Instructions to follow | If an entry holds a picture, leave the picture out and output everything else exactly.

Stored data |
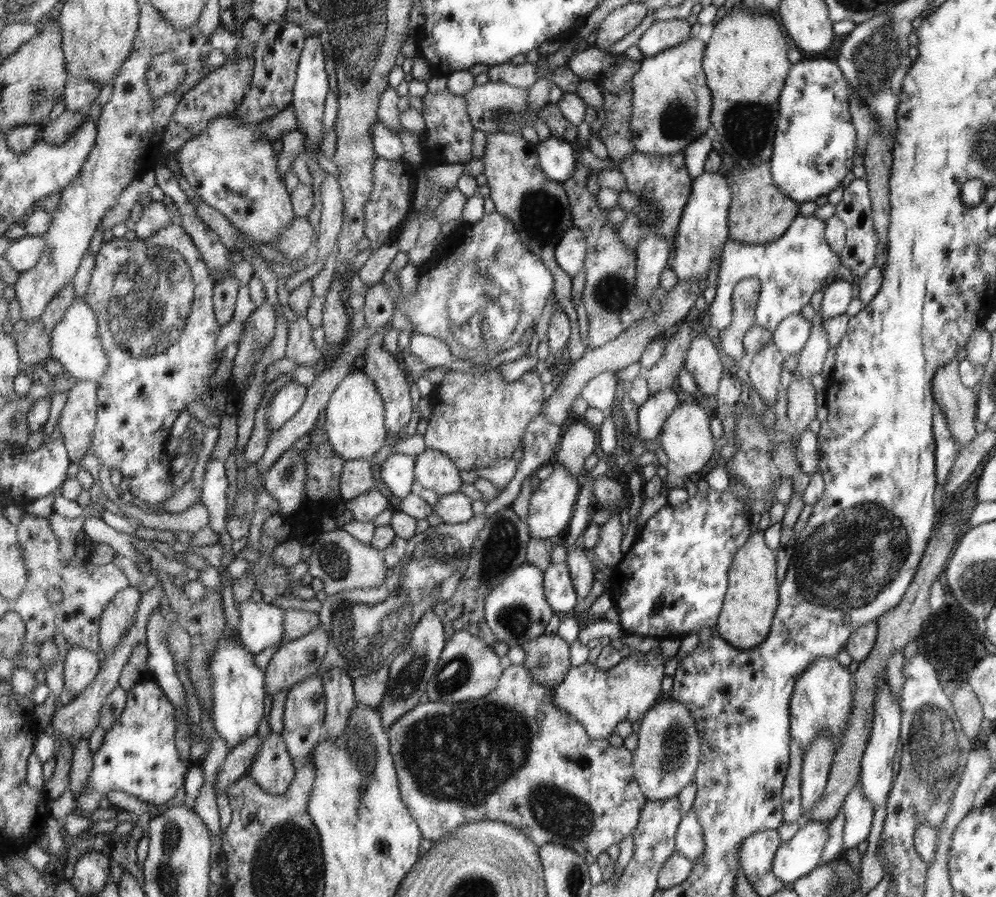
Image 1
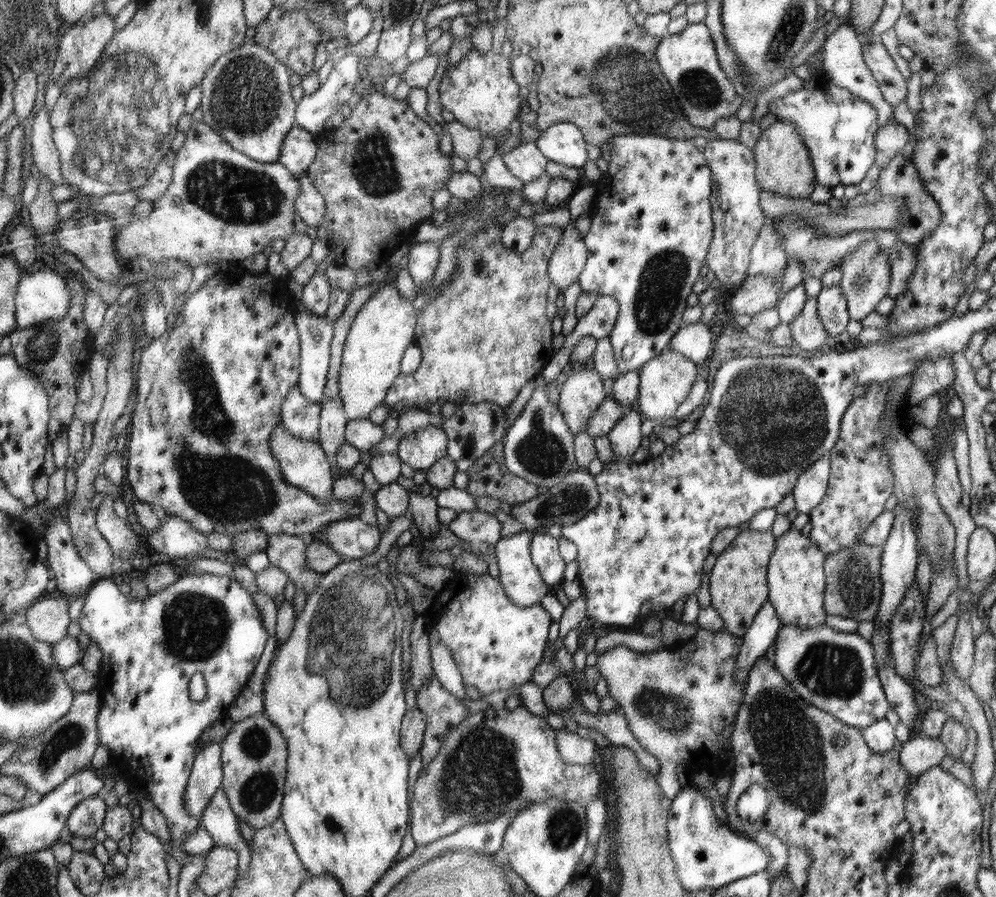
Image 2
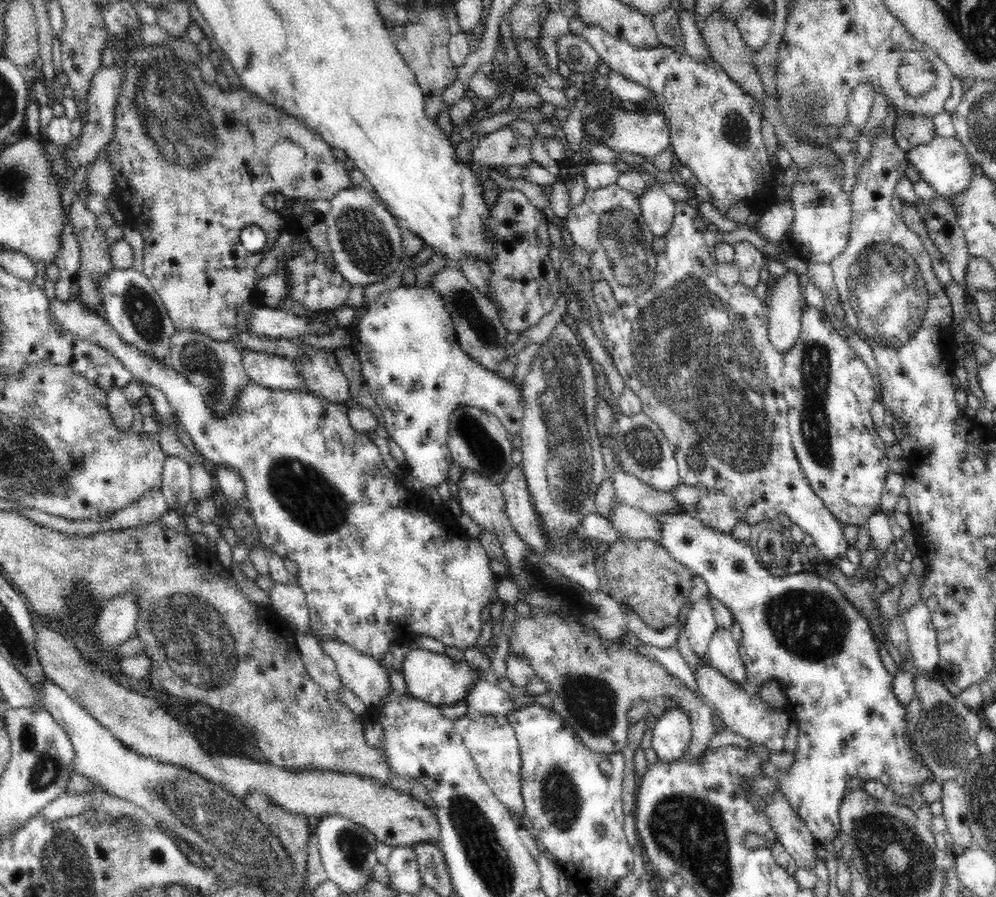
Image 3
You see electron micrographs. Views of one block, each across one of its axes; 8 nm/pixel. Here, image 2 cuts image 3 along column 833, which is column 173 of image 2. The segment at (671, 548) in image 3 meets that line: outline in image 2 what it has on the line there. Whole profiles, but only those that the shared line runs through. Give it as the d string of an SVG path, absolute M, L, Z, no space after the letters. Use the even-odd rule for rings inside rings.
M182 572L176 582L141 600L122 594L109 575L100 578L88 591L78 621L82 632L88 634L103 653L97 682L97 689L103 695L102 708L98 712L101 746L110 749L113 763L126 769L154 806L161 810L173 842L184 842L200 824L184 807L198 736L204 728L229 716L230 705L253 675L268 638L260 612L251 594L227 575ZM196 672L202 674L207 688L206 698L200 702L188 700L188 680Z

Reply to the task |
Image 1
Image 2
Image 3
You see electron micrographs. Views of one block, each across one of its axes; 8 nm/pixel. Here, image 2 cuts image 3 along column 833, which is column 173 of image 2. The segment at (671, 548) in image 3 meets that line: outline in image 2 what it has on the line there. Whole profiles, but only those that the shared line runs through. Give it as the d string of an SVG path, absolute M, L, Z, no space after the letters. Use the even-odd rule for rings inside rings.
M182 572L176 582L141 600L122 594L109 575L100 578L88 591L78 621L82 632L88 634L103 653L97 682L97 689L103 695L102 708L98 712L101 746L110 749L113 763L126 769L154 806L161 810L173 842L184 842L200 824L184 807L198 736L204 728L229 716L230 705L253 675L268 638L260 612L251 594L227 575ZM196 672L202 674L207 688L206 698L200 702L188 700L188 680Z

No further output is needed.